(The Center Square) – Though pandemic restrictions have faded away, Pennsylvania’s economy is yet to bounce back. The commonwealth has lost 120,000 workers since 2019, according to a new report from the Independent Fiscal Office, and its 4.6% unemployment rate is higher than the national rate of 3.6%.
The report, “Where Did the Workers Go?”, shows that “many workers left the labor force and no longer work or actively seek employment.” Even though the labor market is strong, with many job openings and employers offering higher wages, Pennsylvania has fewer people ready to work a job than before the pandemic.
The commonwealth has an “unmet demand of roughly 100,000 additional workers,” the IFO report noted. And the problem isn’t only in Pennsylvania; the national trend reflects a labor force that’s smaller than it was a few years ago.
The state lost 139,000 payroll jobs between May 2019 and May 2022, and the biggest losses came from two sectors: nursing home and residential care, and full-service restaurants. Together, they made up 40% of the losses, more than 56,000 jobs. Payroll jobs do not include the self-employed.
Nonprofit groups lost 14,000 jobs, manufacturing businesses lost 13,000 jobs, and employment services lost 12,000 jobs.
Only two sectors had notable increases in employment: warehouse and storage businesses gained 34,000 jobs, and couriers-messengers grew by 12,000.
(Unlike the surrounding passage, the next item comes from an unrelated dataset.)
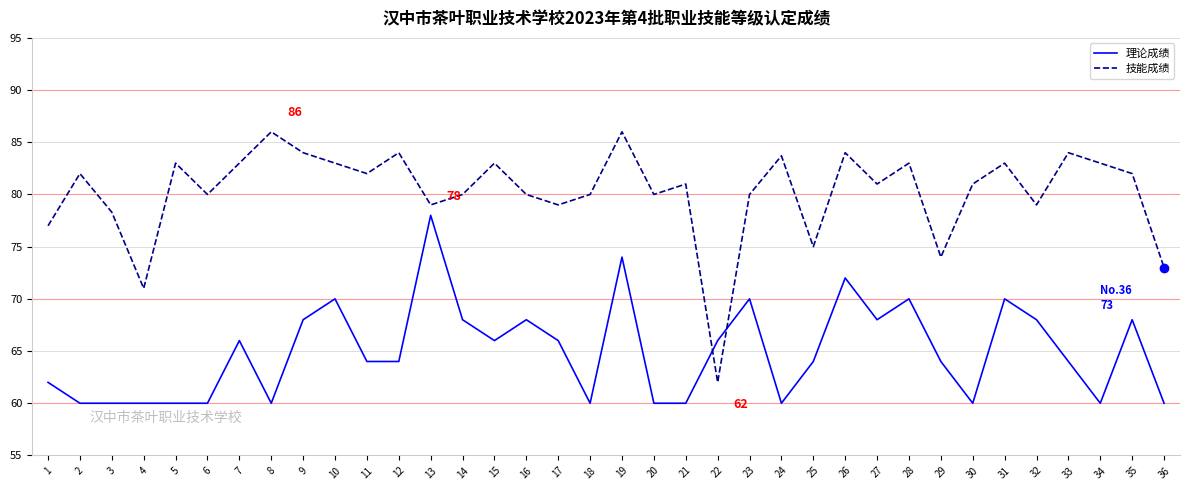

What is the average value of the 理论成绩 series?

64.9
Pennsylvania’s shrinking labor force, the IFO noted, was tied to its disappearing and aging population, parents leaving jobs to care for children in online or home schools, and other factors.
“From 2019 to 2022, the state population contracted by an estimated 48,000 residents and the median age increased,” the report noted.
The number of “prime working age Pennsylvanians,” those who are age 25-54, fell by 50,000. Residents age 55-64, who may work or choose an early retirement, fell by 78,000. But those aged 65 and up grew by 164,000 people.
Pennsylvania isn’t attracting younger workers – as its current population ages out of the workforce.
The need for child care has also presented a tradeoff. When school districts switched from in-person to online classes, parents left.
Since the pandemic, public schools lost almost 51,000 students, the IFO noted. Schools that stayed open or returned sooner to physical classes, such as in-person charter schools and non-public schools, each lost fewer than 3,000 students.
Meanwhile, the biggest enrollment gains went to online charter schools (almost 20,000 students) and homeschooling (16,000 students).
With the shrinking labor force, the commonwealth’s problems have ripple effects. Fewer workers can make economic growth a pressing concern, as does a potential drop in tax revenues that fund government services.